═════ THE DATA

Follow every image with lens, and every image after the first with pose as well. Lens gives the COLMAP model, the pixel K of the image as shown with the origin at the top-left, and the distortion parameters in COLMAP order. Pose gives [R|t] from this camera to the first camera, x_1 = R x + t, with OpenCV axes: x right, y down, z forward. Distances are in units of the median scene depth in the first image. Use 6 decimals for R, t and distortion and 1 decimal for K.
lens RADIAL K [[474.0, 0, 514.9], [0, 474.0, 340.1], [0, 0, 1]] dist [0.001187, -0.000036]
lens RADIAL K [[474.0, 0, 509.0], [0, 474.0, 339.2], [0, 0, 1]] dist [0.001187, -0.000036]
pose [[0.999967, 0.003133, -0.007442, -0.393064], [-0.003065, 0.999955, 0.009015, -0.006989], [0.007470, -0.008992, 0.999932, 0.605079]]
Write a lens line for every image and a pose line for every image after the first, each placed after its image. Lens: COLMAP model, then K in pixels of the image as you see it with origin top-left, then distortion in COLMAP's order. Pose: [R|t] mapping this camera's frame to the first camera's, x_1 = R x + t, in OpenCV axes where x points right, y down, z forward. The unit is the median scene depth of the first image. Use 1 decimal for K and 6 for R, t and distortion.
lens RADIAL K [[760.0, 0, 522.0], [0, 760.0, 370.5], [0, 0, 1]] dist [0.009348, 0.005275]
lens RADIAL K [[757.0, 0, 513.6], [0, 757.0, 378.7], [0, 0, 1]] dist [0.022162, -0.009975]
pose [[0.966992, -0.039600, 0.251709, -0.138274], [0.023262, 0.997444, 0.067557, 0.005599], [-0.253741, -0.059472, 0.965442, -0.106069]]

══════════
═════ THE DATA

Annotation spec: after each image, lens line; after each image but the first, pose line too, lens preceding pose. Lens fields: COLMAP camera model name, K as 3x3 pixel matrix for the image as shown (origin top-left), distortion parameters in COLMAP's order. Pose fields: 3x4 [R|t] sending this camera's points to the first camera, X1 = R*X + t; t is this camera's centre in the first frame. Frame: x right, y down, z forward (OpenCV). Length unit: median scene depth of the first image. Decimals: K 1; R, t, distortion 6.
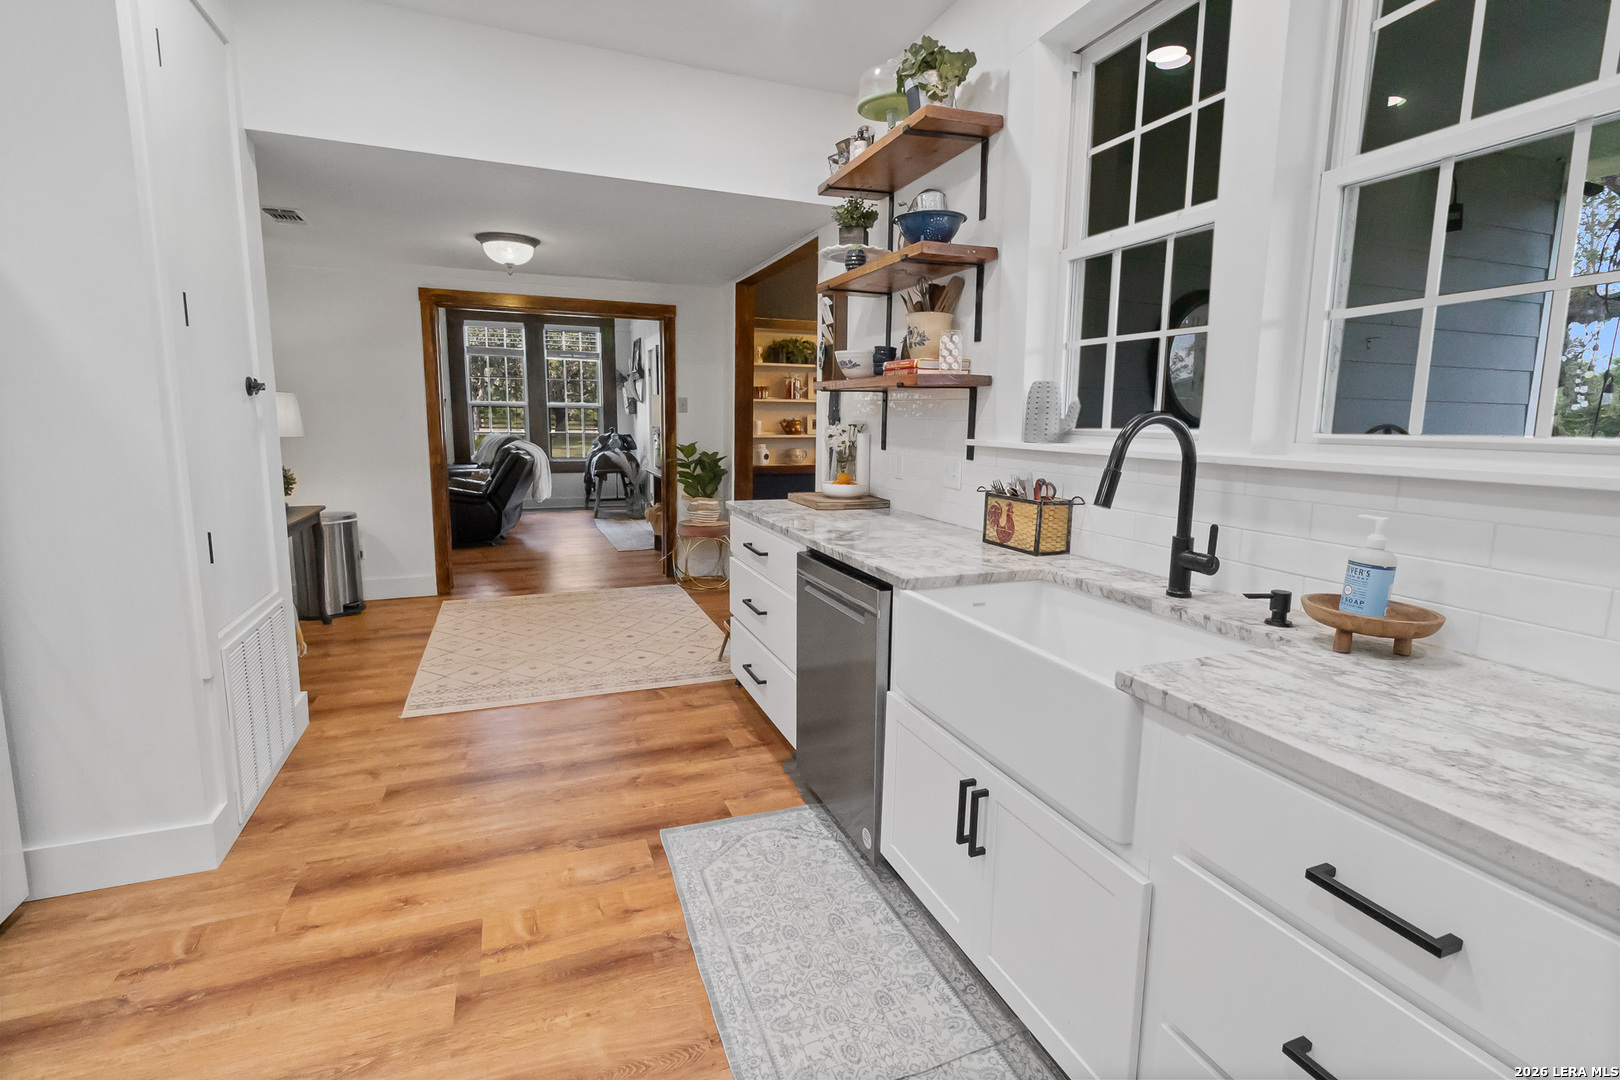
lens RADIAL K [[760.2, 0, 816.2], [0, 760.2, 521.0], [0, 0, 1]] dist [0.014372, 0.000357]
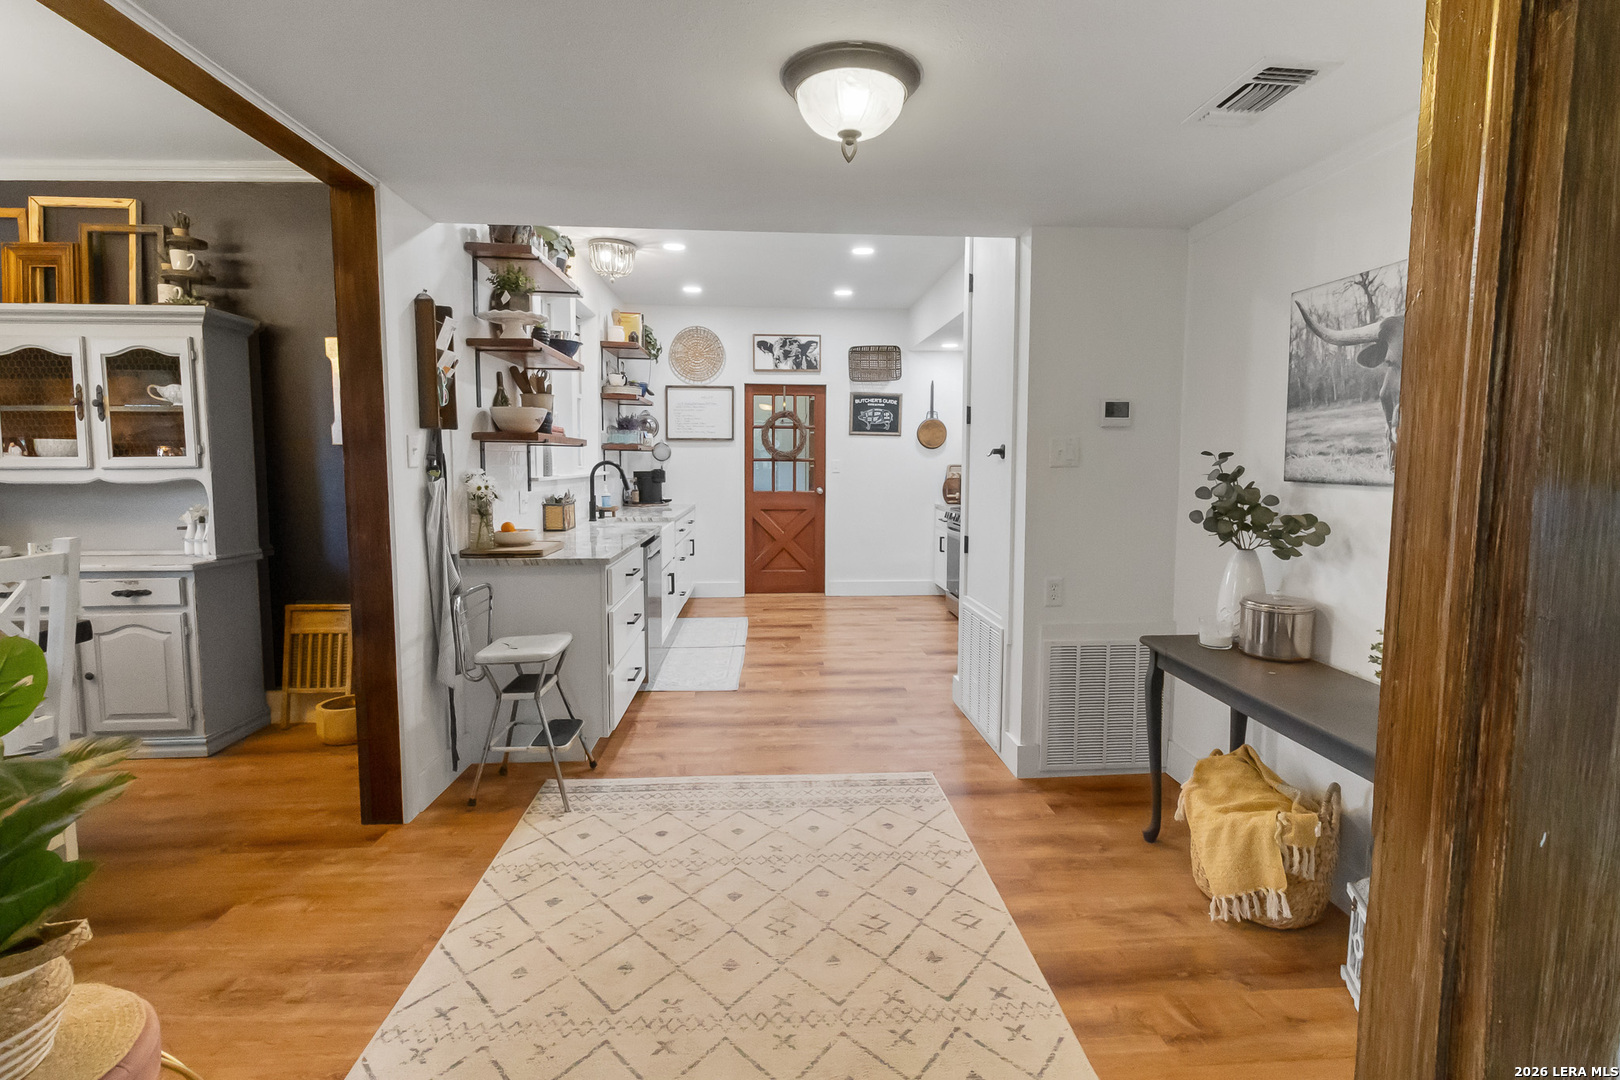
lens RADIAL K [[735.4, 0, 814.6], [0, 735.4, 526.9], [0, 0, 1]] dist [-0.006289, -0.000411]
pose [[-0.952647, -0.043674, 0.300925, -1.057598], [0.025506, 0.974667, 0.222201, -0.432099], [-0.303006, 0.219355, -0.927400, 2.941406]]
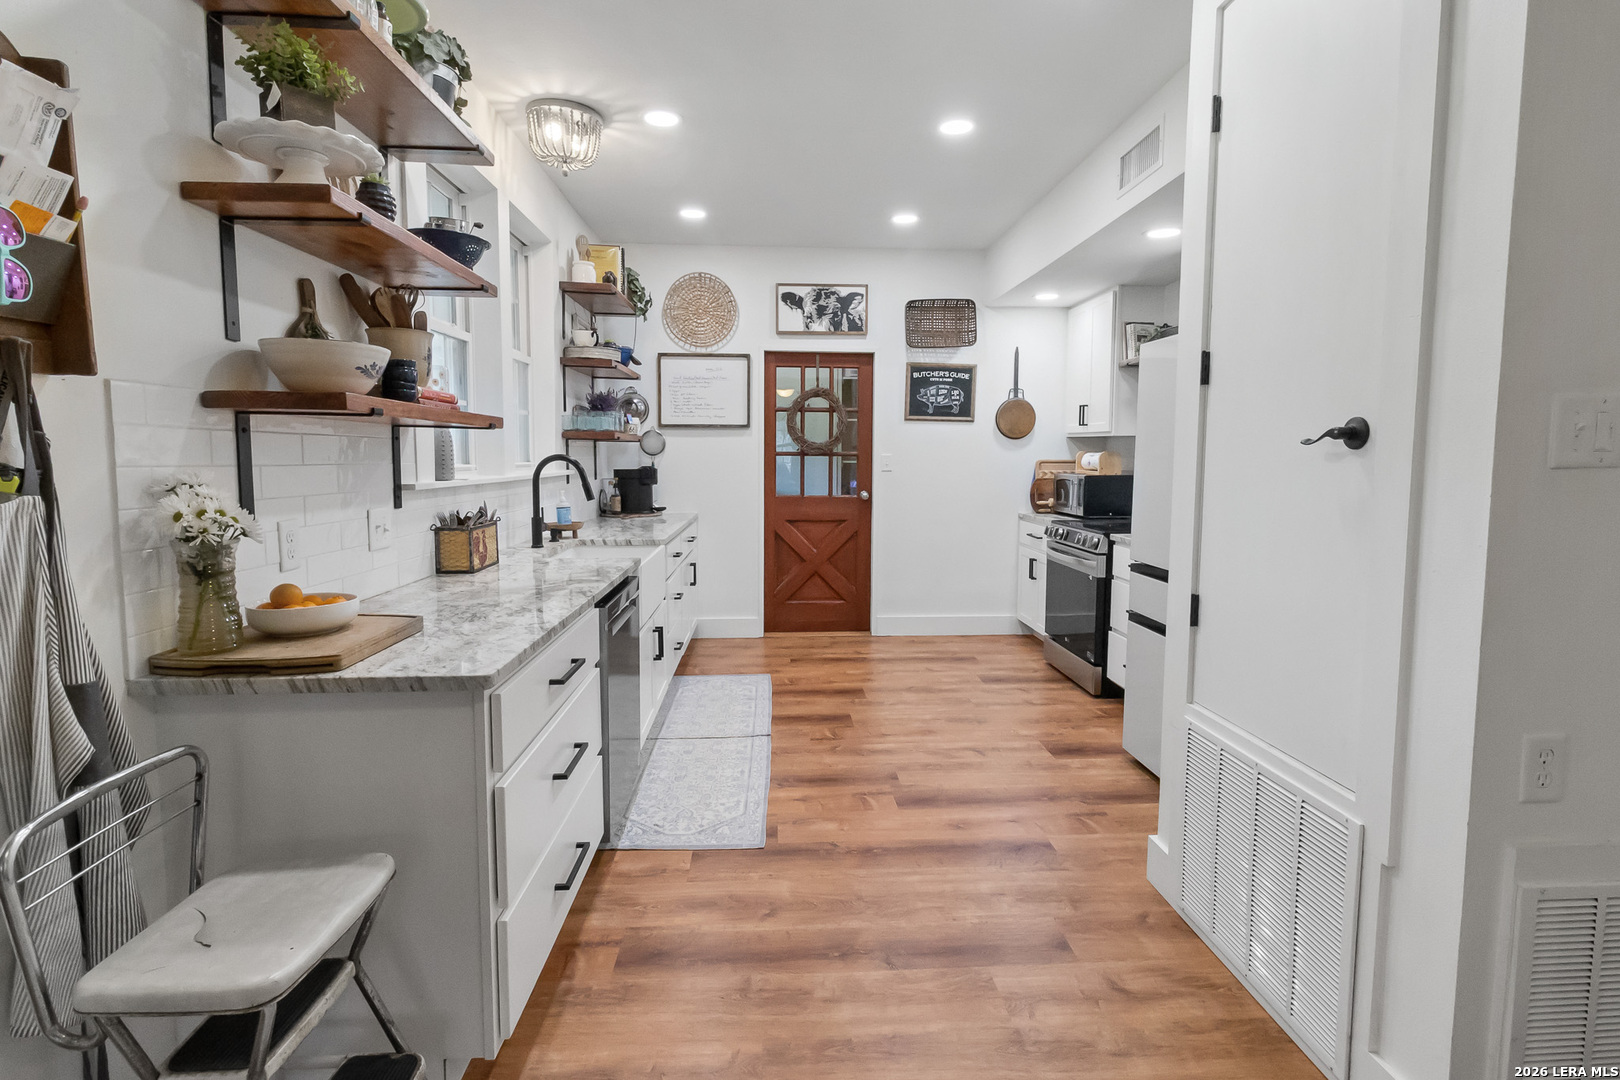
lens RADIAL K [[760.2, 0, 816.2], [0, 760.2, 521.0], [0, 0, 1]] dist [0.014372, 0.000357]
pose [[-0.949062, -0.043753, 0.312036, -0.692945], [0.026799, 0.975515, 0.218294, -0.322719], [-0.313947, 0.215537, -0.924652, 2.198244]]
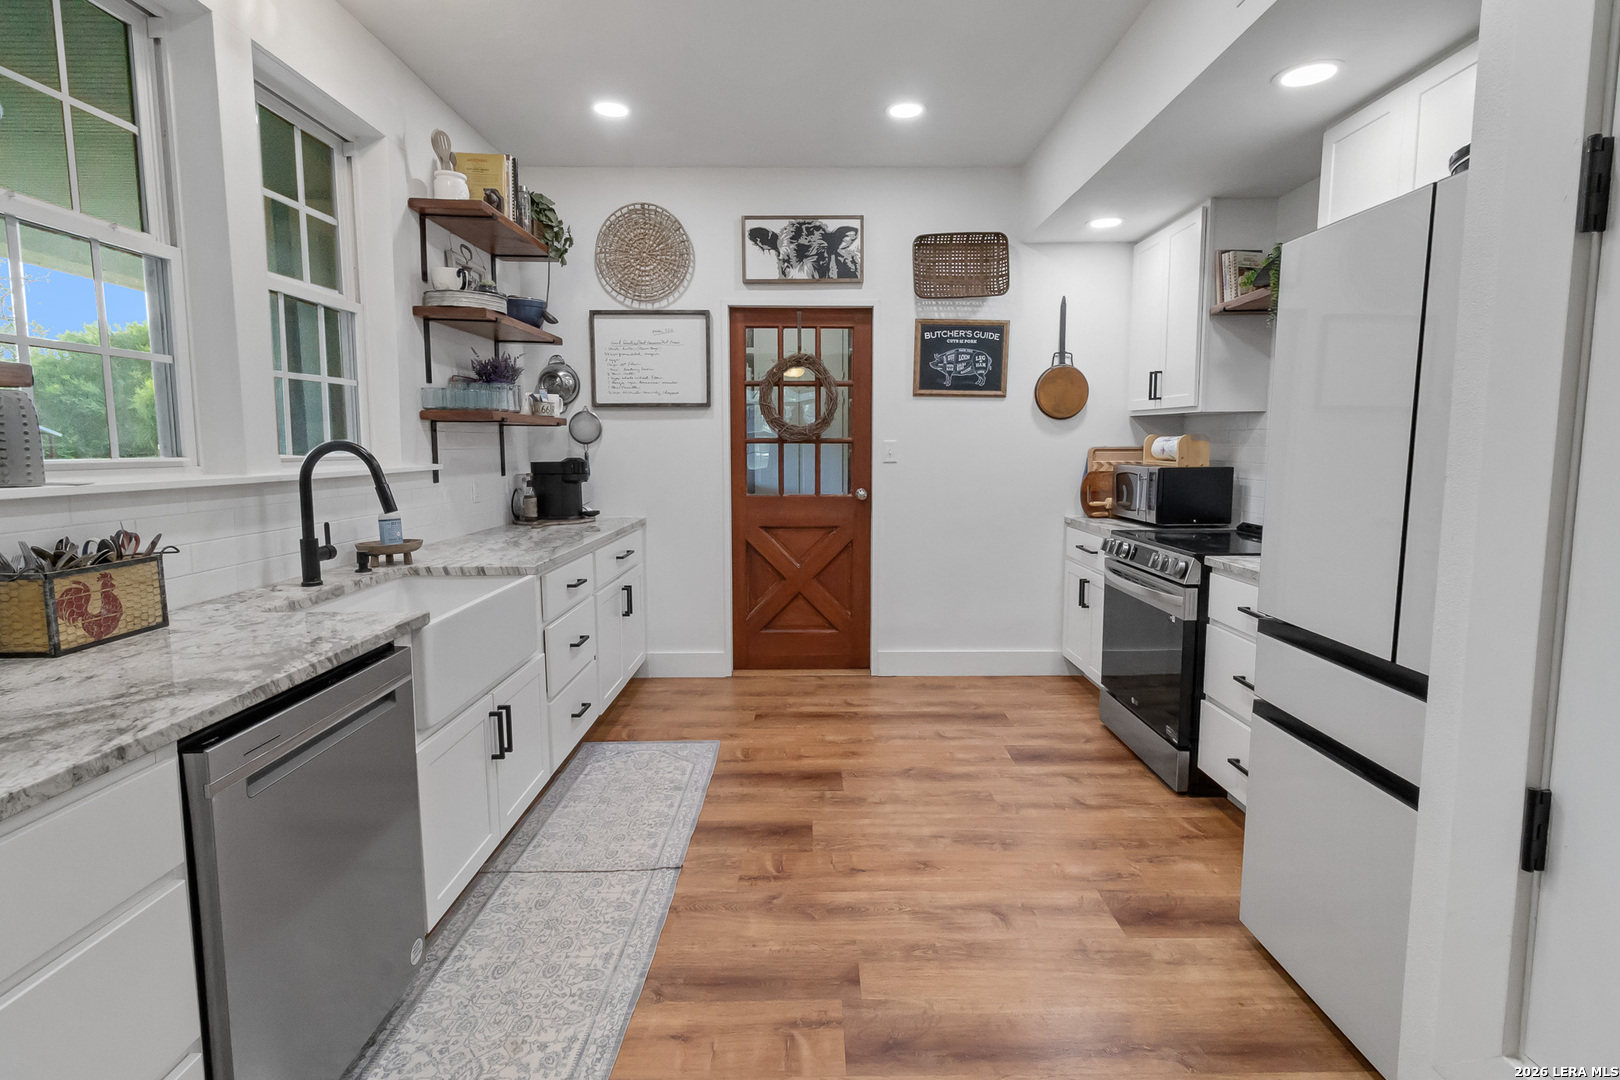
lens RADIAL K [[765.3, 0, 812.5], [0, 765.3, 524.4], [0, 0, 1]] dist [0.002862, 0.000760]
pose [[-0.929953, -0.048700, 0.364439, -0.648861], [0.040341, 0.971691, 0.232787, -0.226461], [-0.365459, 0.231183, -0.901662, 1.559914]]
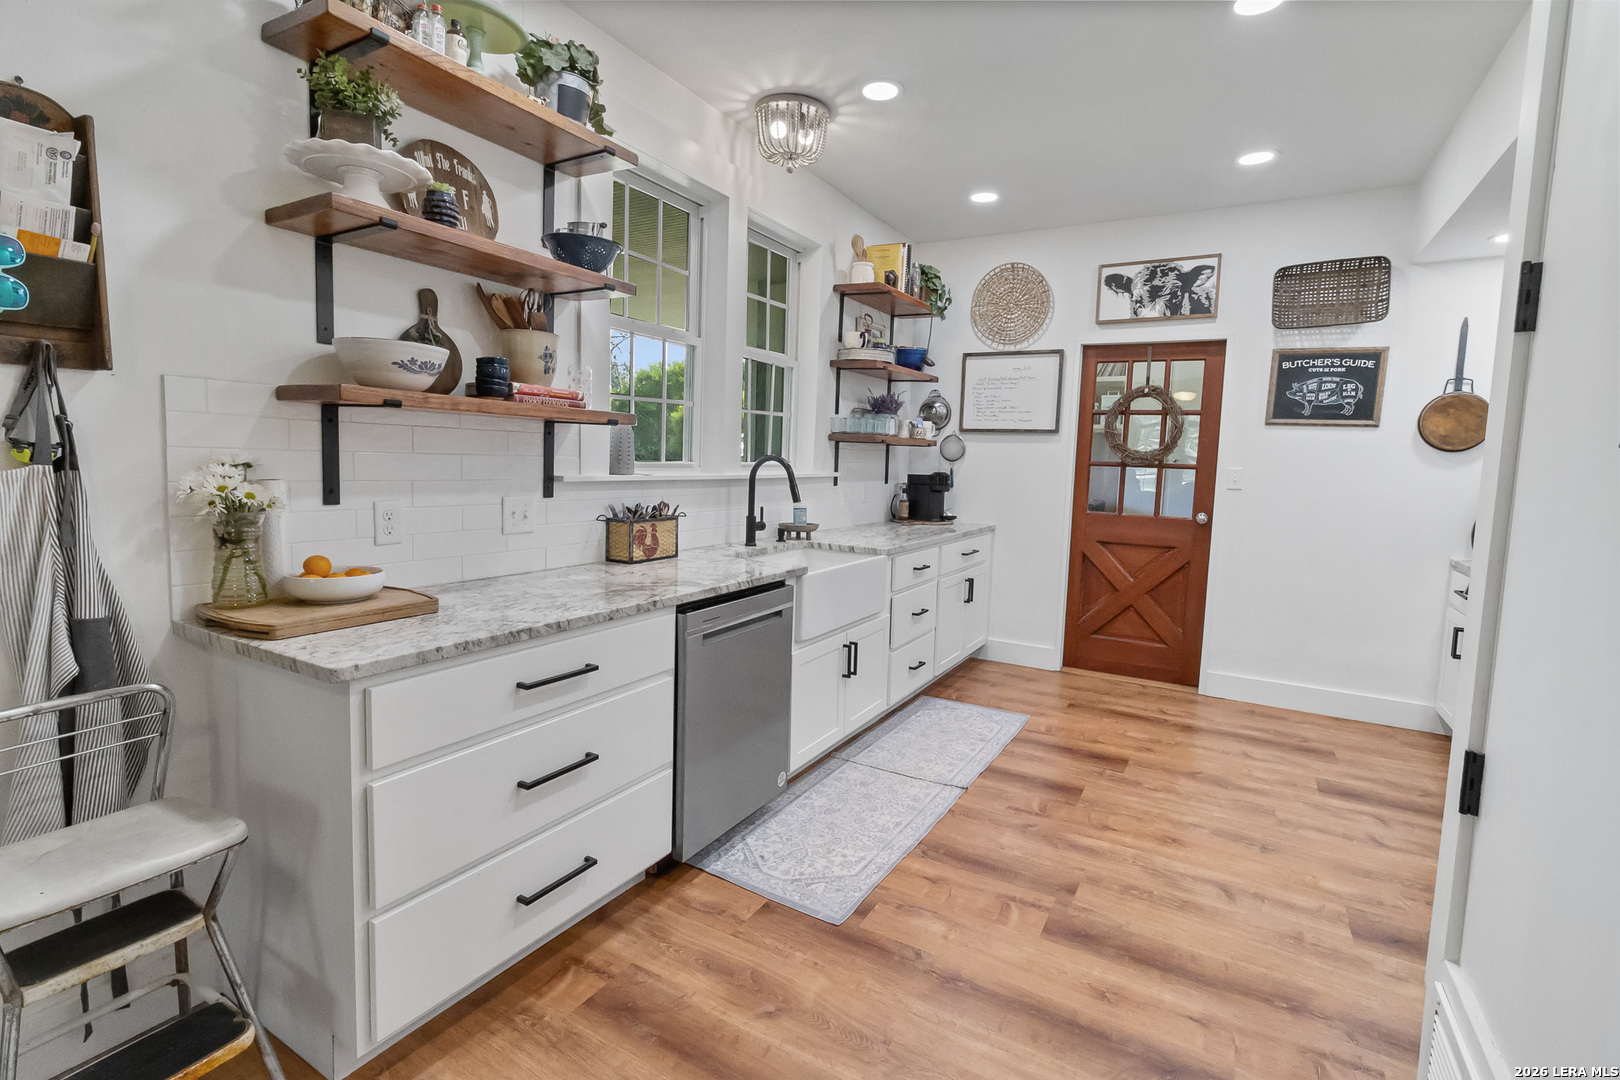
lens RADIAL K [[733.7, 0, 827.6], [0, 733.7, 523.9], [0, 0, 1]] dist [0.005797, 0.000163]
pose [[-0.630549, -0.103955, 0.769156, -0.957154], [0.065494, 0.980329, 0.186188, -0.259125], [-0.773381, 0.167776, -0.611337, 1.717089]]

══════════

### REQUIRED ACTION
Rewrite the listing from the line with "Write a lens" through the line with "dist [0.009348, 0.005275]", putting "pixel units" in place of "pixels" and changing nothing else. Give only those lines.

### RESPONSE AREA
Write a lens line for every image and a pose line for every image after the first, each placed after its image. Lens: COLMAP model, then K in pixel units of the image as you see it with origin top-left, then distortion in COLMAP's order. Pose: [R|t] mapping this camera's frame to the first camera's, x_1 = R x + t, in OpenCV axes where x points right, y down, z forward. The unit is the median scene depth of the first image. Use 1 decimal for K and 6 for R, t and distortion.
lens RADIAL K [[760.0, 0, 522.0], [0, 760.0, 370.5], [0, 0, 1]] dist [0.009348, 0.005275]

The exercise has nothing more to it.